Data extracts –
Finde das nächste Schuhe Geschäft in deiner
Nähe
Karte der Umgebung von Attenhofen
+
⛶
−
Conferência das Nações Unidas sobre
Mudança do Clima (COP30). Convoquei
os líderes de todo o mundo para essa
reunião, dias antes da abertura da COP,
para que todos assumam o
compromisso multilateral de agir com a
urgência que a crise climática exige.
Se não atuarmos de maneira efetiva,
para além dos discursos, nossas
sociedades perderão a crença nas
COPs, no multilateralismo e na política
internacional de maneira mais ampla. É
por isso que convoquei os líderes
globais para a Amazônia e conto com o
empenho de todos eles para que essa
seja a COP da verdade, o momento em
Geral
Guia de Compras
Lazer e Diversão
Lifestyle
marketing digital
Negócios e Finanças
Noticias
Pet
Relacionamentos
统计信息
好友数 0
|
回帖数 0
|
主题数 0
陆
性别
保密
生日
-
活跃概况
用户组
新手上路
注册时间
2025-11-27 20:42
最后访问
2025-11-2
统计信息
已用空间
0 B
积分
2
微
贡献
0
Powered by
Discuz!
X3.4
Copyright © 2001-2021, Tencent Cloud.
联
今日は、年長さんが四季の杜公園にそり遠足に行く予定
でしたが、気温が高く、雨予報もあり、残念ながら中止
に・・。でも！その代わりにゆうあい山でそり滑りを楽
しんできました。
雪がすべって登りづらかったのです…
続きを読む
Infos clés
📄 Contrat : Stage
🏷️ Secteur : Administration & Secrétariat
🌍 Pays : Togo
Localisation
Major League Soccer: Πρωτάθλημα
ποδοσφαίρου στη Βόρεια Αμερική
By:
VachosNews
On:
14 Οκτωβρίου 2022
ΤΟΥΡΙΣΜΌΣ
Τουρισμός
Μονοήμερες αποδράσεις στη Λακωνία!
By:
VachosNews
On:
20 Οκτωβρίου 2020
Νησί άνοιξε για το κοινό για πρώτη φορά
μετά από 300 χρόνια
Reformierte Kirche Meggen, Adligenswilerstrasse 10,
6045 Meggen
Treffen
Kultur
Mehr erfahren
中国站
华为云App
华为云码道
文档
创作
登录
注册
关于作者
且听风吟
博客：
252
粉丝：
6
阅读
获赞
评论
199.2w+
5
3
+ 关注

Prompt – Express the data as a Markdown table with columns Nr and Line, starting at the first line of the data and ending with the line that contains "empenho de todos eles para que essa", both included. Leave out blank lines.

Response for this exercise –
| Nr | Line |
|---|---|
| 1 | Finde das nächste Schuhe Geschäft in deiner |
| 2 | Nähe |
| 3 | Karte der Umgebung von Attenhofen |
| 4 | + |
| 5 | ⛶ |
| 6 | − |
| 7 | Conferência das Nações Unidas sobre |
| 8 | Mudança do Clima (COP30). Convoquei |
| 9 | os líderes de todo o mundo para essa |
| 10 | reunião, dias antes da abertura da COP, |
| 11 | para que todos assumam o |
| 12 | compromisso multilateral de agir com a |
| 13 | urgência que a crise climática exige. |
| 14 | Se não atuarmos de maneira efetiva, |
| 15 | para além dos discursos, nossas |
| 16 | sociedades perderão a crença nas |
| 17 | COPs, no multilateralismo e na política |
| 18 | internacional de maneira mais ampla. É |
| 19 | por isso que convoquei os líderes |
| 20 | globais para a Amazônia e conto com o |
| 21 | empenho de todos eles para que essa |